This article is taken from the forthcoming edition of the Sustainable Policy Institute journal, August edition.
On 26 May 2021 at 3pm, the District Court in The Hague ruled that one of the world’s largest polluters, Royal Dutch Shell, must stop causing dangerous climate change. This is a tremendous victory for the environment, for the millions of people around the world threatened by climate change, the 17,000 co-claimants and the thousands of people who have supported this case over the years.
The obligation for Shell to drastically reduce its emissions follows from the unwritten standard of care, which the court has interpreted on the basis of the relevant climate science and human rights provisions. According to the court, Shell threatens to violate human rights with its activities, such as the right to life and the right to an undisturbed family life.
For that reason, Shell must immediately bring its greenhouse gas emissions in line with the 1.5°C target of the Paris agreement. Specifically, the verdict outlines that emissions must be reduced by net 45% by 2030 compared to the level of 2019. The verdict also entails a significant best-efforts reduction for its scope 3 emissions, which account for around 90% of total emissions.
The impact of this victory goes beyond the boardroom of Shell and should be viewed in conjunction with other recent events. Successful shareholder activism at ExxonMobil and Chevron as well as the latest International Energy Agency report are further proof that the end of the fossil fuel era is near. We seem to have arrived at a tipping point that will have far-reaching consequences.

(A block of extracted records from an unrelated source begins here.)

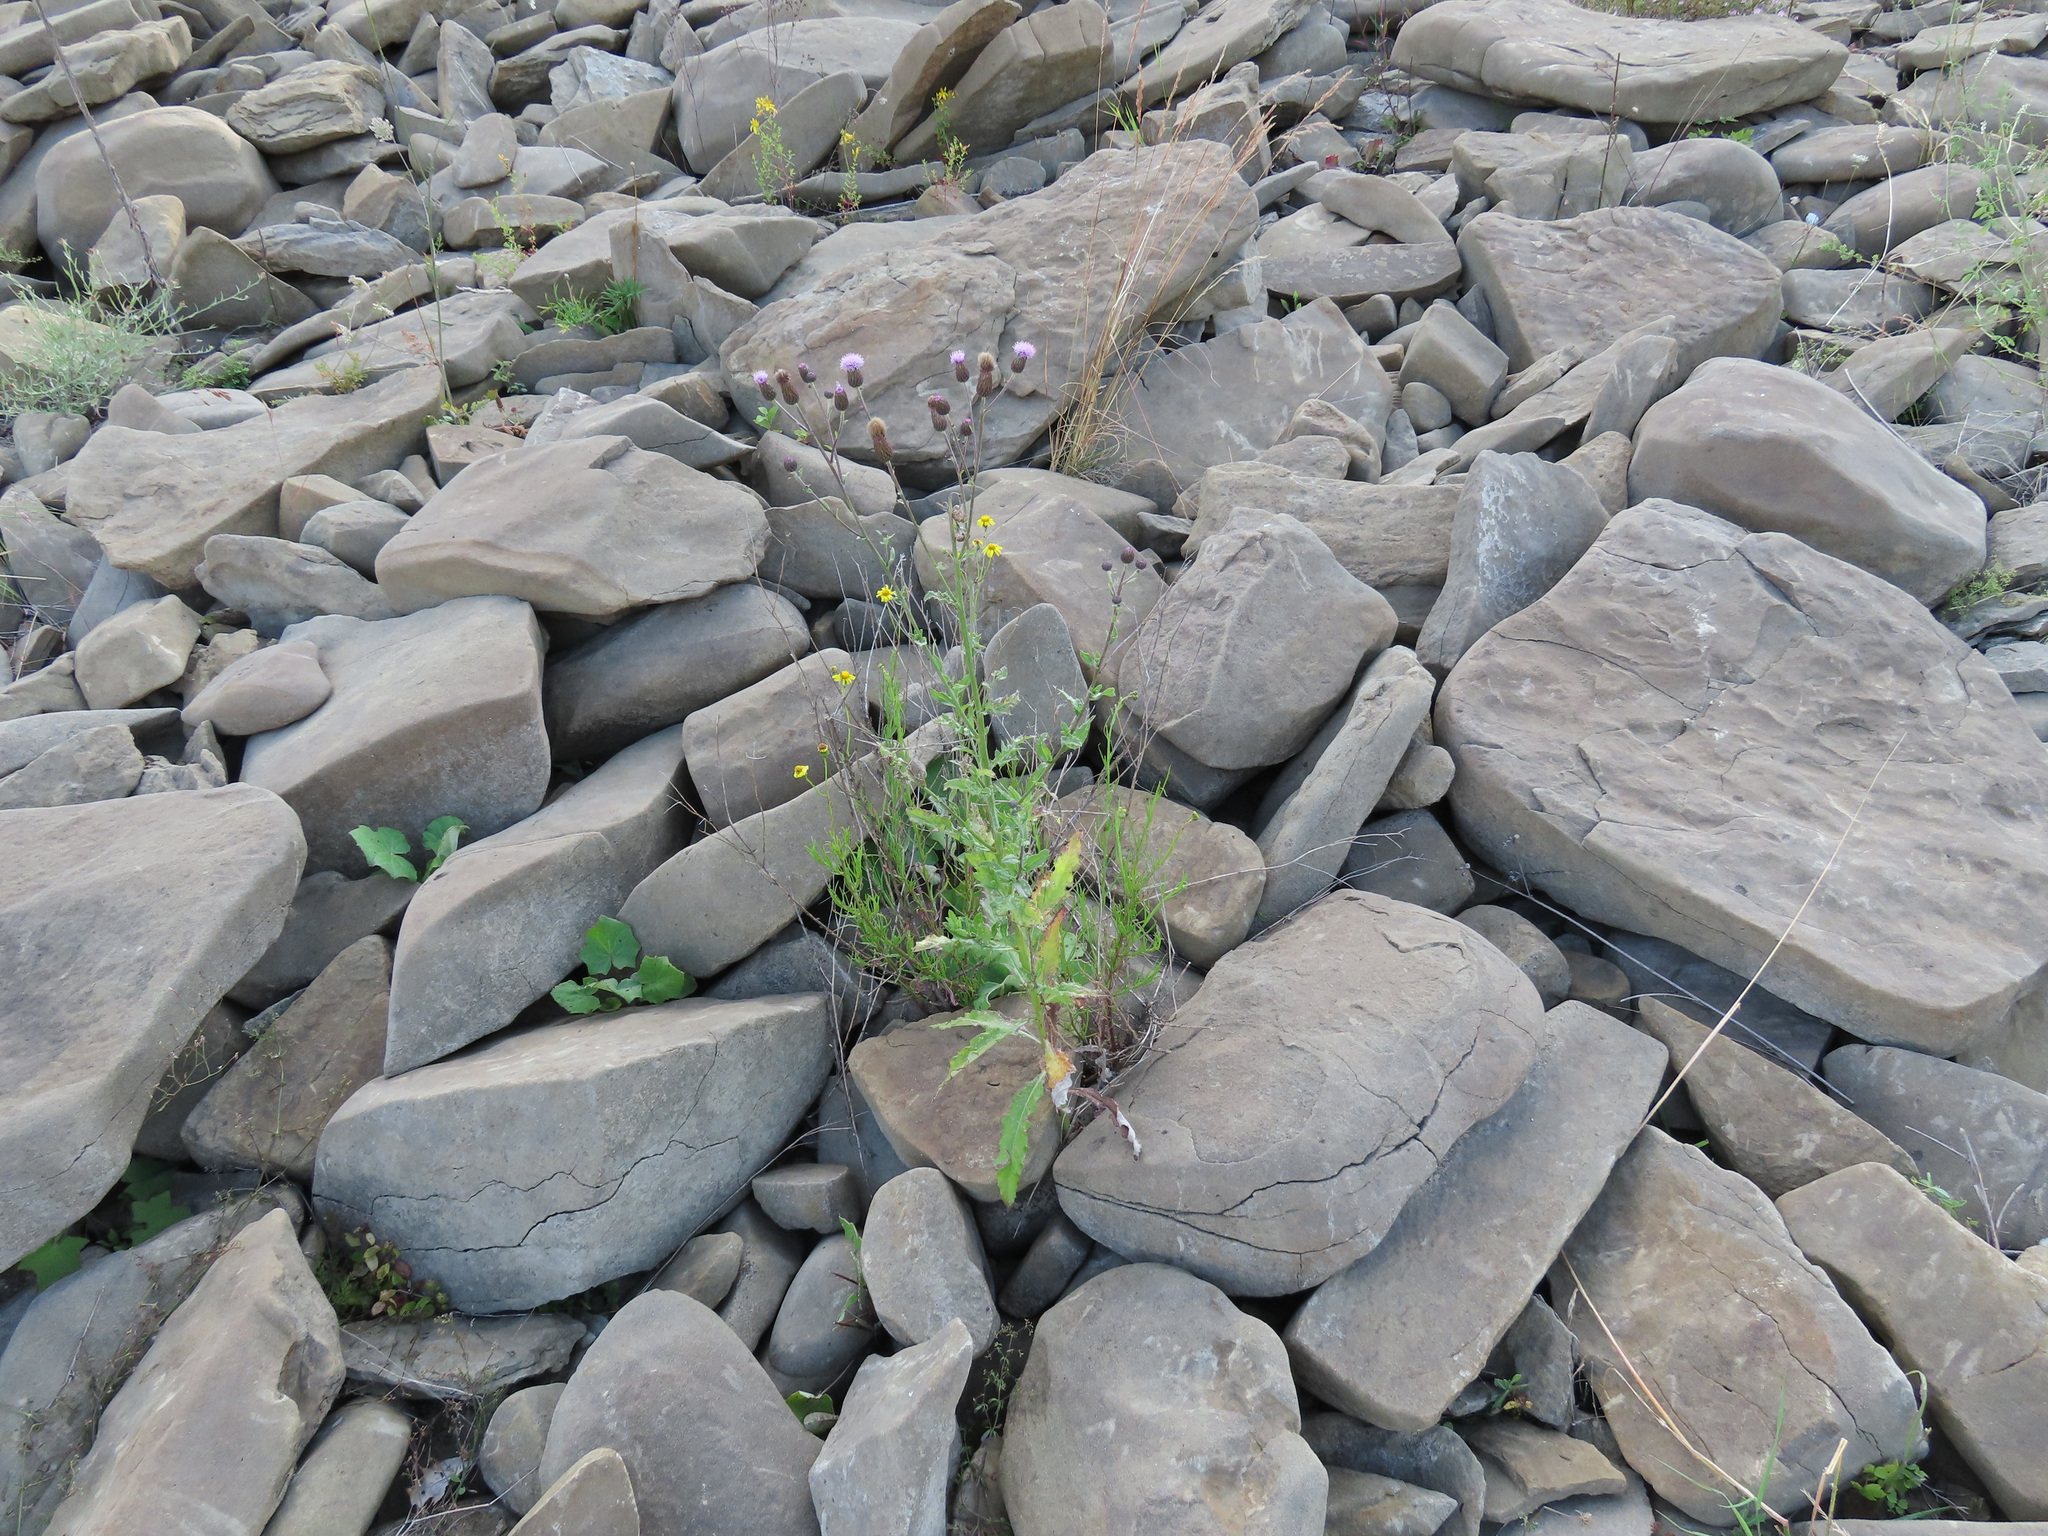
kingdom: Plantae
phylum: Tracheophyta
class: Magnoliopsida
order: Asterales
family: Asteraceae
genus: Cirsium
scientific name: Cirsium arvense
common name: Creeping thistle
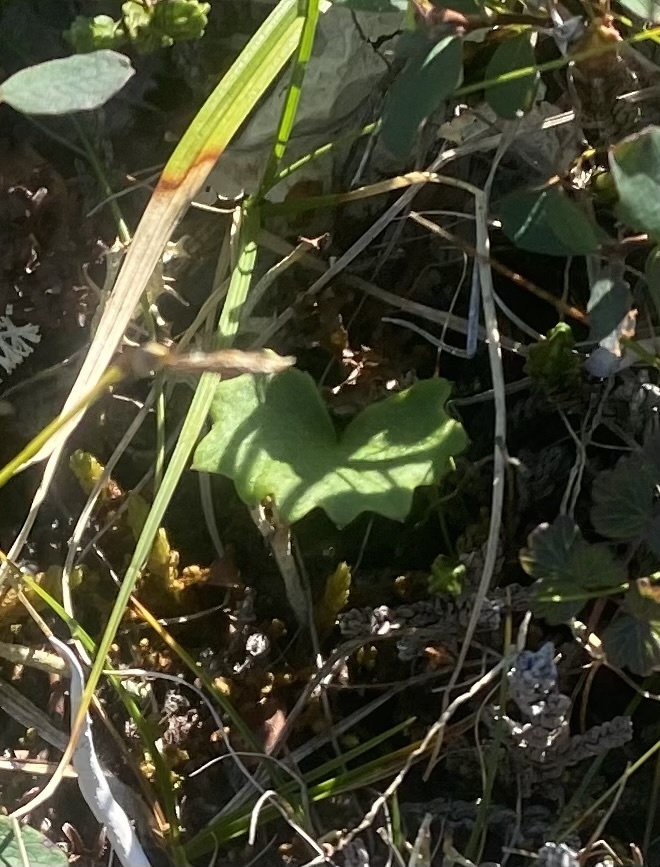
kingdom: Plantae
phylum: Tracheophyta
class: Magnoliopsida
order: Asterales
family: Asteraceae
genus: Endocellion
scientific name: Endocellion glaciale
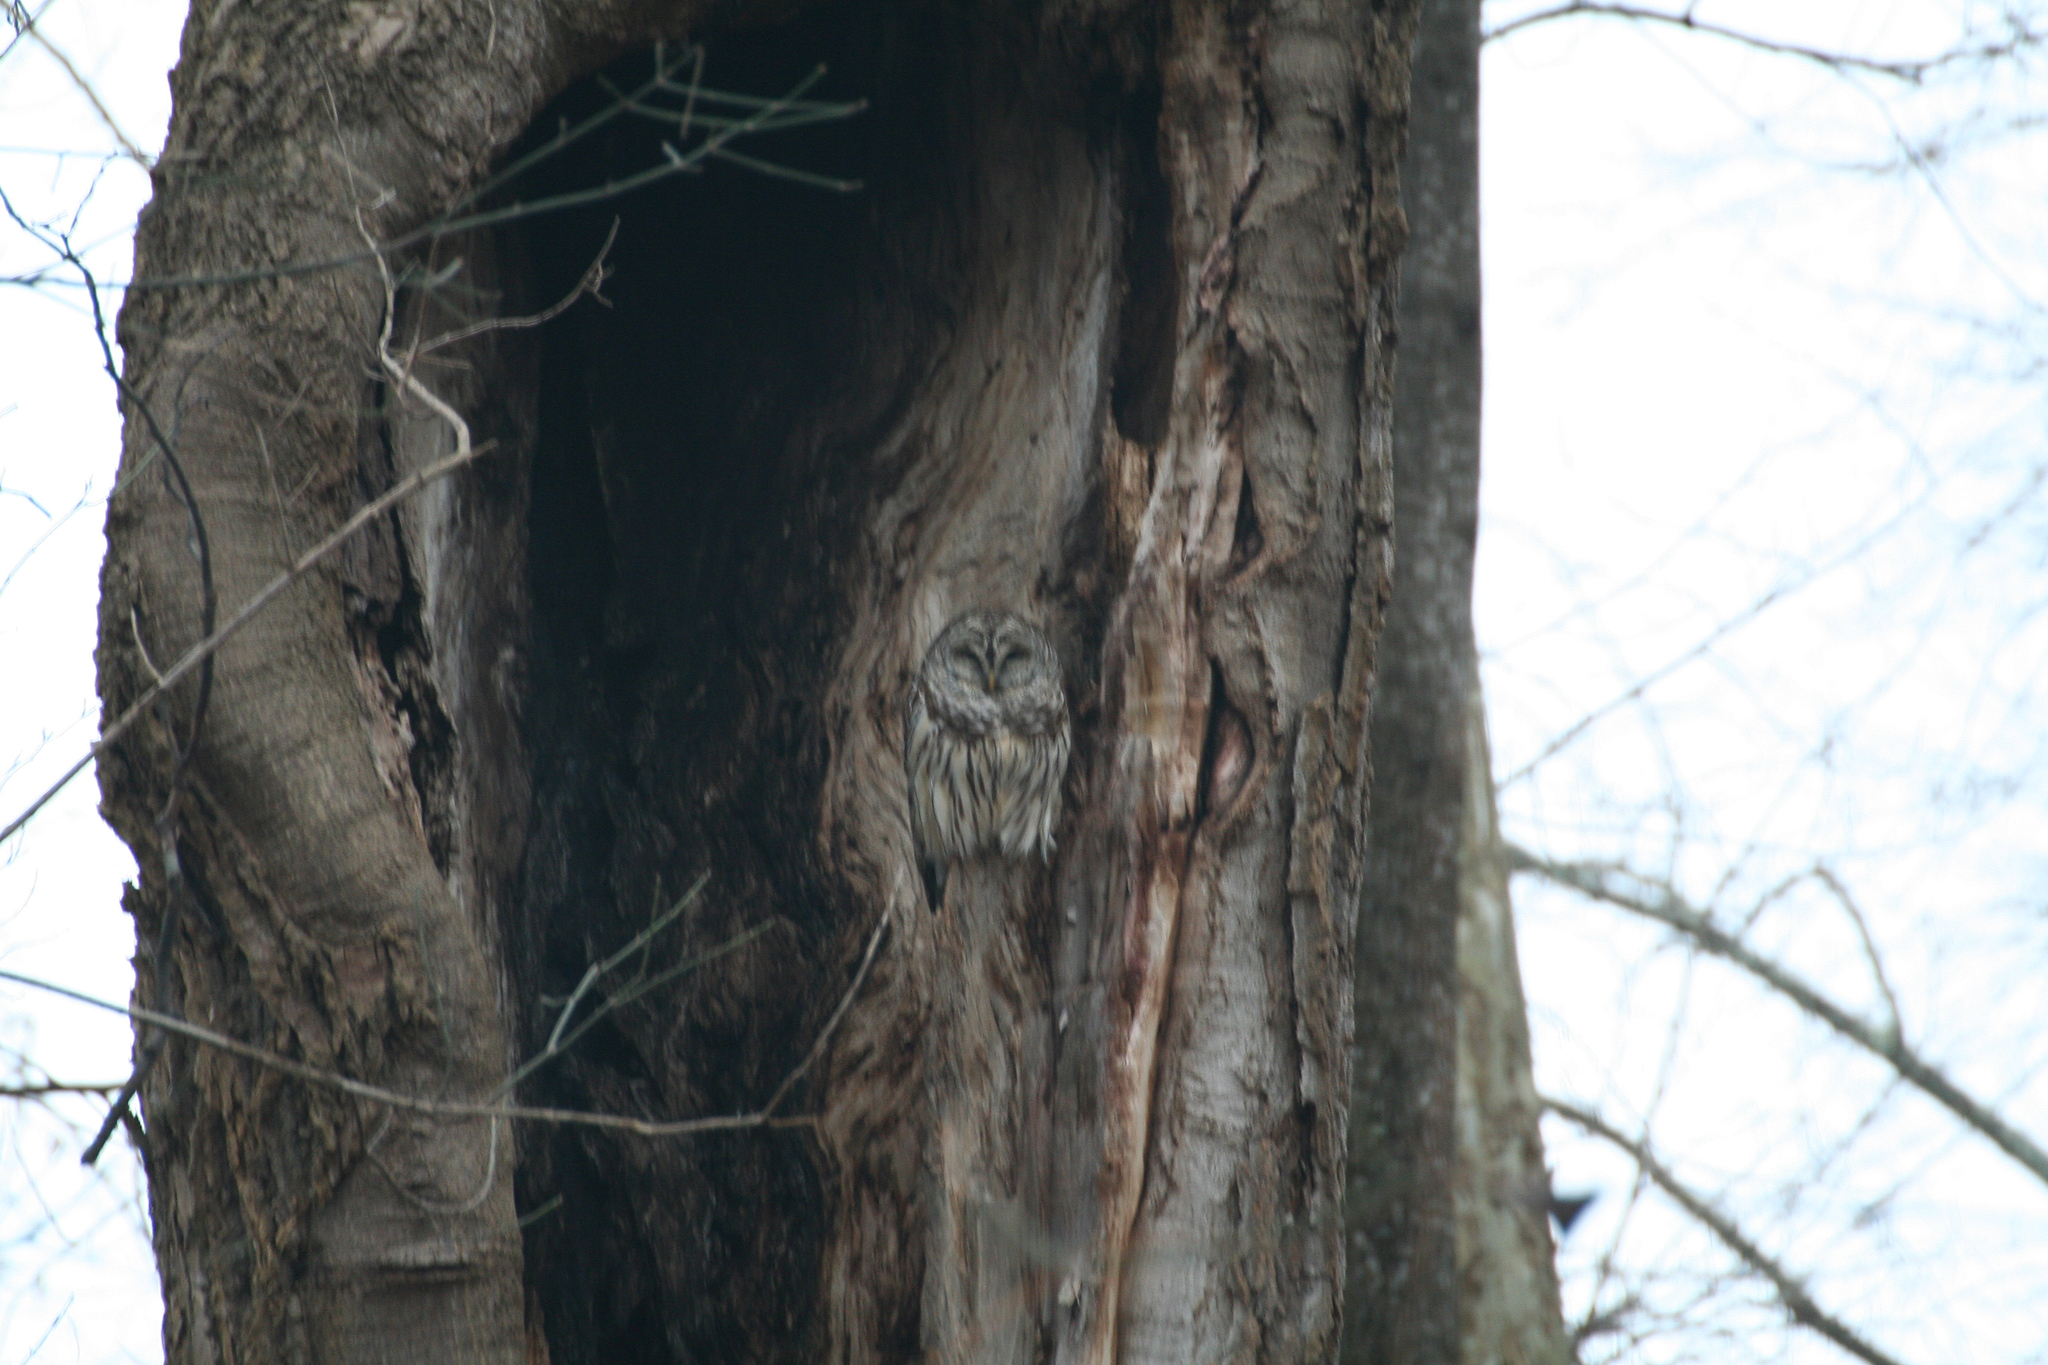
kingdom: Animalia
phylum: Chordata
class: Aves
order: Strigiformes
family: Strigidae
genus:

This also has important implications for the banks, insurers and pension funds that work with major climate polluters. Financiers have a legal obligation to operate within the limits of the climate agreement, and must also make an effort to reduce the CO2 emissions of its customers. They have the same responsibility for the climate impact of their financing activities.
This view is strengthened by a recent legal opinion that concludes that public financial institutions and the states that regulate them have a legal obligation not to provide financing for new fossil energy infrastructure. We believe the same applies to private financial institutions and that a judge, if asked, would rule that financial institutions will have to reduce the emissions of the activities financed and insured by them, in and outside the Netherlands, by the same percentage as is now imposed on Shell.
Developments in recent months have caused a sea change in how the world views the future of the fossil fuel industry and the accountability of multinational companies, including the responsibility of the financial institutions that continue to fund this industry. It is only a matter of time before citizens and civil society organisations hold more companies accountable through the courts if politicians and governments fail to do so.
This risk can lead to higher capital costs for the financial sector and diminished access to capital for those not able to keep up with investor expectations. To avoid repercussions, we call on them to align all investments and loans with the 1.5°C target of the Paris agreement. They need to set concrete targets and immediately halt financing and insuring projects for new fossil fuel infrastructure and coal, oil and gas extraction. The question is whether they act now or wait until they are forced to change.
Donald Pols is Director and Sjoukje van Oosterhout is Policy Officer Climate and Energy at Milieudefensie (Friends of the Earth Netherlands).